Friday, November 11, 2011

Transformers: Dark of the Moon (2011)

Nominated for Best Sound Mixing, Best Sound Editing and Best Visual Effects 

  I don't even know where to begin.  Yes, I do.  Christy picked this one. You'll notice from the tags that I watched Rob's copy rather than sully my Netflix queue with it.  I have never liked the Transformers in any incarnation.  I was a My Little Pony and She-Ra kind of girl as a kid so I never watched the cartoons.  I saw the first movie in theaters when it came out and swore I'd never spend that kind of money on that kind of garbage again.  Just a few months before I started this blog, I signed up for Netflix and the very first two movies I ever got were G.I. Joe:  The Rise of Cobra and Transformers:  Revenge of the Fallen.  Two of my co-workers were arguing over which one was a better movie and I was enlisted to make a decision.  I thought they both sucked pretty badly but I gave the ribbon to Joe because a) Joseph Gordon Levitt and b) at least it had real humans.  On my best day, I can barely muster up enough empathy for my fellow man to not get hunted down by the FBI.  Do not ask me to pretend to give a shit about robots from outer space.

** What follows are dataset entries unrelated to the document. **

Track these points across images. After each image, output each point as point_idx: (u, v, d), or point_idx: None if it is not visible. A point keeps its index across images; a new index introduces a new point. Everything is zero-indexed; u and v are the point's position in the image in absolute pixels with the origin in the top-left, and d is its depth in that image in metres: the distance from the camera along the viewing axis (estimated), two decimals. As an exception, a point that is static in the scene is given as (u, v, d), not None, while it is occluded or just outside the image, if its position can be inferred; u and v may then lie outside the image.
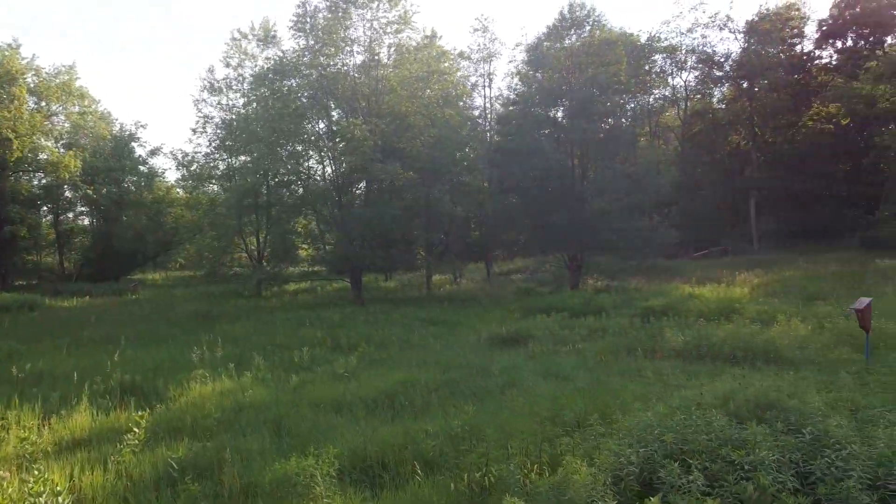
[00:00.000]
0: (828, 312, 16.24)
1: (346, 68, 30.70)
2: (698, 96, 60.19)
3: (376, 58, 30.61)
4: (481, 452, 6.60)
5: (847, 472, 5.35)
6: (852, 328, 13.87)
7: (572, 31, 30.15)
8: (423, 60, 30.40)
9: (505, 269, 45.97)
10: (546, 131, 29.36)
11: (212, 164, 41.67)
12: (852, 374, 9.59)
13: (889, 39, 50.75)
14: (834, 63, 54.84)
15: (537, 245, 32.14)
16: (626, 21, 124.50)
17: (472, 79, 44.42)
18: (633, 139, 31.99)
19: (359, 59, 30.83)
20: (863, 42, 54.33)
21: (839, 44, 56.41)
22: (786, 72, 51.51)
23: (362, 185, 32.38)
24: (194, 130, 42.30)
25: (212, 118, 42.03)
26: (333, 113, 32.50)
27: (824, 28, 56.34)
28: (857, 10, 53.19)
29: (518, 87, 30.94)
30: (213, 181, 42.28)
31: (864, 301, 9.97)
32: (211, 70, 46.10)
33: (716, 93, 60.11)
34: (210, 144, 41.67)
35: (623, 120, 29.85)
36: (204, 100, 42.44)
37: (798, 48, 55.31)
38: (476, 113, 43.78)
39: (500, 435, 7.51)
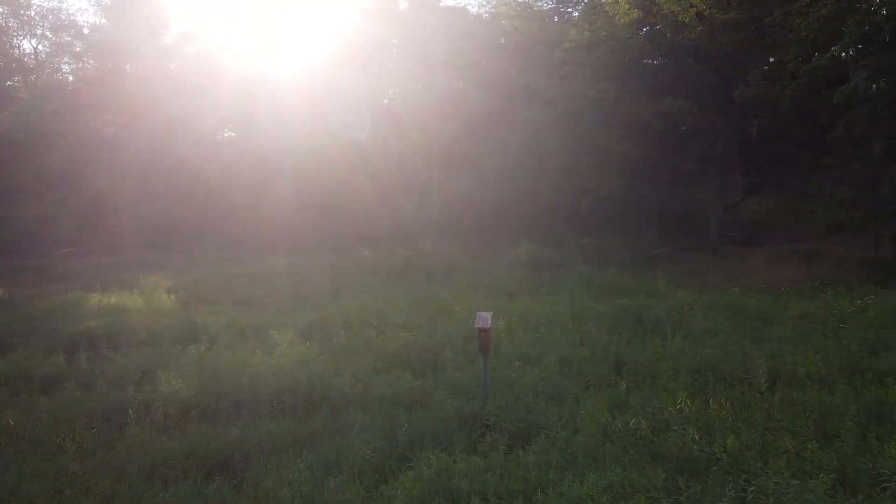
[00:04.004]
0: (320, 320, 14.08)
1: None
2: (49, 70, 51.83)
3: None
4: None
5: None
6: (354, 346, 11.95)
7: None
8: None
9: None
10: None
11: None
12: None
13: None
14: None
15: None
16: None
17: None
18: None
19: None
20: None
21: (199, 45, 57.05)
22: (155, 60, 48.67)
23: None
24: None
25: None
26: None
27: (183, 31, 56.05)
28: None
29: None
30: None
31: (485, 316, 7.83)
32: None
33: (74, 68, 52.89)
34: None
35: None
36: None
37: (166, 40, 53.25)
38: None
39: None
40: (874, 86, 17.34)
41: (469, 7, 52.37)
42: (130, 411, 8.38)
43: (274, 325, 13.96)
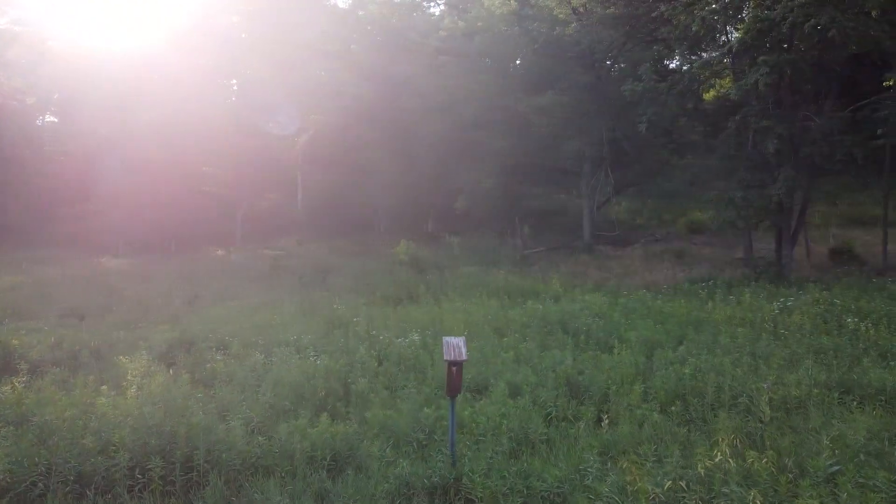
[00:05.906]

This is the point where my cousin's eyes get huge and start swimming with tears so let me soften the blow by saying that I do think that this is definitely the best of the three as far as having a plot.  They also made the robots different colors which made it way easier to tell them apart.  They got rid of Megan Fox and at least got a girl who can be trusted to say more than three lines and pout.  Not that Ms. Victoria's Secret is the next Meryl Streep but at least she didn't make me want to drill a hole in my forehead like Toe Thumbs did.  I'm running out of praise here.  Oh, there are lots of pretty cars.

Sam (Shia LaBeouf) has a medal from the President and a smokin' hot new British girlfriend (Rosie Huntington-Whitely) but what he doesn't have is a job.  Or a car, since his friend Bumblebee and the rest of the Autobots are part of a top-secret black ops team run by Lennox (Josh Duhamel, God love him.  At least he's working).  Then word gets out about a secret mission NASA flew during the first moon landing, where they found a lost Autobot ship that had crashed there.  All the people who were involved with anything to do with that mission or anything after that have been eliminated by the Decepticons.  When one of the last few gets killed right in front of Sam, he knows he has to do something.  The Autobots decide to go to the moon and revive the guy who was piloting the crashed ship:  Sentinel Prime (Leonard Nimoy.  Seriously).  From there it's basically a huge wave of explosions and shouting and robots fighting.  Thank God one of Rob's speakers has been going in and out lately because it probably kept me from going deaf.